A number w is at least 3 more than twice the value of z. If the value of z is...
GMAT Algebra : (Alg) Questions
A number w is at least 3 more than twice the value of z. If the value of z is 5, what is the smallest possible value of w?
Enter your answer as an integer.
1. TRANSLATE the problem information
- Given information:
- "w is at least 3 more than twice the value of z"
- \(\mathrm{z = 5}\)
- Need to find the smallest possible value of w
- The key phrase "at least" means "greater than or equal to" (\(\geq\))
- "3 more than twice z" means \(\mathrm{2z + 3}\)
- So: \(\mathrm{w \geq 2z + 3}\)
2. SIMPLIFY by substituting the known value
- Replace z with 5 in the inequality:
\(\mathrm{w \geq 2(5) + 3}\)
\(\mathrm{w \geq 10 + 3}\)
\(\mathrm{w \geq 13}\)
3. APPLY CONSTRAINTS to find the answer
- The inequality \(\mathrm{w \geq 13}\) means w can be 13, 14, 15, 16, and so on
- Since we want the smallest possible value, \(\mathrm{w = 13}\)
Answer: 13
Why Students Usually Falter on This Problem
Most Common Error Path:
Weak TRANSLATE skill: Students confuse "at least" with "exactly" or "at most"

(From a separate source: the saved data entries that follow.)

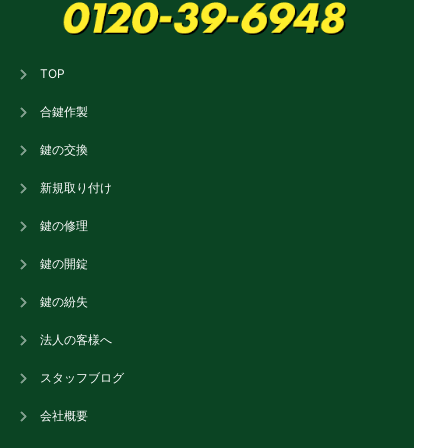
TOP
合鍵作製
鍵の交換
新規取り付け
鍵の修理
鍵の開錠
鍵の紛失
法人の客様へ
スタッフブログ
会社概要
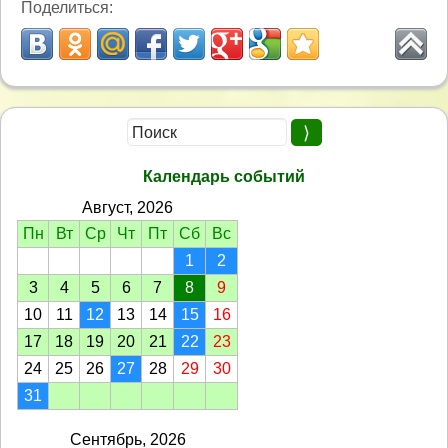
Поделиться:
Календарь событий
Август, 2026
Пн
Вт
Ср
Чт
Пт
Сб
Вс
1
2
3
4
5
6
7
8
9
10
11
12
13
14
15
16
17
18
19
20
21
22
23
24
25
26
27
28
29
30
31
Сентябрь, 2026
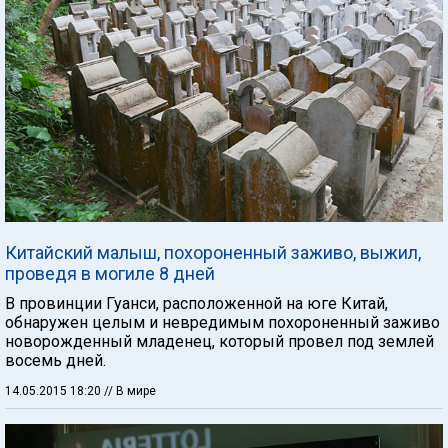
Китайский малыш, похороненный заживо, выжил,
проведя в могиле 8 дней
В провинции Гуанси, расположенной на юге Китай,
обнаружен целым и невредимым похороненный заживо
новорожденный младенец, который провел под землей
восемь дней.
14.05.2015 18:20
// В мире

Some students might interpret "at least 3 more than twice z" as meaning \(\mathrm{w = 2z + 3}\) (using equality instead of inequality). With \(\mathrm{z = 5}\), they would still get \(\mathrm{w = 13}\), but they'd miss the conceptual understanding that w could be larger. While this leads to the correct numerical answer by coincidence, it shows fundamental misunderstanding of inequality language.
Second Most Common Error:
Incomplete APPLY CONSTRAINTS reasoning: Students solve correctly to \(\mathrm{w \geq 13}\) but don't identify the smallest value
Students might perform all the algebra correctly and arrive at \(\mathrm{w \geq 13}\), but when asked for the "smallest possible value," they might write "\(\mathrm{w \geq 13}\)" as their final answer instead of recognizing that this means \(\mathrm{w = 13}\). This leads to confusion about what the question is actually asking for.
The Bottom Line:
This problem tests whether students can accurately translate inequality language and then extract specific information from the resulting mathematical relationship. The translation step is crucial—misunderstanding "at least" changes the entire problem structure.